Landmark restaurant again must be rebuilt

November 30, 1993|By Arthur Hirsch | Arthur Hirsch,Staff Writer

From where she was standing, Ella Welch could see the spot where her father first built Wayson's Restaurant in 1928. Nothing left now but charred debris and her determination to see the family business rise again.

"Bigger and better," she said, when asked whether the restaurant her company owns would be rebuilt after it was leveled by fire early Sunday morning.

The five-alarm fire wiped out the 150-seat restaurant and attached liquor/grocery store, and with it part of a way of life for many folks who live around Wayson's Corner, a crossroads in southern Anne Arundel County near the Prince George's County line.

"Breakfast will never be the same until they're rebuilt," said Margaret Perrie, whose husband, Alfred, said he's been having breakfast at Wayson's every day but Christmas for decades.

"I like the people mostly," said Mr. Perrie, who lives about two miles away. "To me they had good food."

Ms. Welch, president of Wayson's Properties, was standing in the parking lot yesterday afternoon, telling how there are people who eat two, three meals a day there, people who have been eating there for decades.

"That place was always packed during the day," said Tom Rogato, who lives in the nearby trailer park and said he's been eating lunch at the restaurant for years. He first stopped at Wayson's in 1941, when he was a Marine stationed at Quantico, Va.

Lt. Robert Kornmann, spokesman for the Anne Arundel County Fire Department, said it appears the fire started in the kitchen, but no cause has been established. The investigation continues.

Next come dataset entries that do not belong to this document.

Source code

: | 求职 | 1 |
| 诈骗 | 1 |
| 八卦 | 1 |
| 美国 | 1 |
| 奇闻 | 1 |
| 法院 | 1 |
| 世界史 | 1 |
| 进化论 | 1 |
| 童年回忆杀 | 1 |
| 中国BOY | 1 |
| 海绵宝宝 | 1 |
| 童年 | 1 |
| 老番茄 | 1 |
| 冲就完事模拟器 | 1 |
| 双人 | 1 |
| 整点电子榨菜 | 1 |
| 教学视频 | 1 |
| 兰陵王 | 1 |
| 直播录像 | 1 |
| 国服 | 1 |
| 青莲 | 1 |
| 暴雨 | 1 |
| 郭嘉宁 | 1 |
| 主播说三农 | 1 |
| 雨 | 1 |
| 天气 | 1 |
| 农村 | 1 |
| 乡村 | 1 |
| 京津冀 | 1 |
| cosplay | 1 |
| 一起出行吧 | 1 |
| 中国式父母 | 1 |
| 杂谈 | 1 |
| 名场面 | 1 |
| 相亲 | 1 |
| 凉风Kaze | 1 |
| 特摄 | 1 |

The fire was reported by the attendant at the Texaco station next door at 1:31 a.m. Sunday, 30 minutes after the restaurant security guard had gone home for the night. Firefighters had ZTC difficulty getting enough water to fight the blaze in the rural area.

They were compelled to draw water from the Patuxent River, about a half-mile away.

The rainstorm that night was a mixed blessing.

The wind fanned the flames, but heavy rain probably helped keep the fire from spreading to the bingo hall and barber shop a few yards away, said restaurant manager Morgan W. Wayson Jr., who stood there Sunday morning and watched it burn.

"The storm, that's what got the thing out of control," Mr. Wayson, the original owner's grandson, said yesterday afternoon. "The wind was unbelievable."

The restaurant, bingo hall, barber shop and nearby trailer park are all owned by Wayson's Properties.

This is the legacy of Morgan B. Wayson, who built a hamburger stand at the intersection of what were then two country roads: Route 4 and Marlboro Road, in an area once known only as Drury.

Hamburgers soon were replaced by crab cakes as the restaurant's featured item and crab cakes are "what made the corner, made the business," said Ms. Welch.

Over the years, the Wayson businesses were joined by a tobacco warehouse, a bank, convenience store, produce stand, gas station and hardware store.

Ms. Welch is the only one of seven Wayson family children still involved in the business.

Four brothers and two sisters have died and her only surviving brother left the business years ago.

The Sunday morning blaze was the second time the restaurant has been destroyed by fire.

As Ms. Welch recalled, fire struck the business in the mid-1930s. Her father and mother rebuilt and kept going.

Ms. Welch said she intends to do the same. "Soon as they give us the OK."

The restaurant would have to be rebuilt from the ground up.

All that remains is a heap of cinder blocks, bricks, charred timbers, steel beams and the blackened remnants of the ventilator ducts, all of it circled by yellow police tape. It took 94 firefighters from Anne Arundel, Prince George's and Calvert counties 6 1/2 hours to bring the blaze under control.

During the afternoon, folks pulled into the parking lot and got out to stare at the rubble.

"Lord have mercy," said Dwight Easton of Shady Side, as he got his first glimpse of it.

He said he always stopped at the grocery store for coffee and lottery tickets on his way to work in Upper Marlboro.

"You'd come in here in the morning, see all your friends, go about your business," said Mr. Easton.

Next to him at the police line stood Stewart Blake, one of about 50 people who had worked in the restaurant.

He'd been employed there about five years doing salad bar preparation.

"It's a great loss to everybody," said Mr. Blake, who lives near the corner.

"The workers and everybody was like family.

"The customers, everybody, called you by name."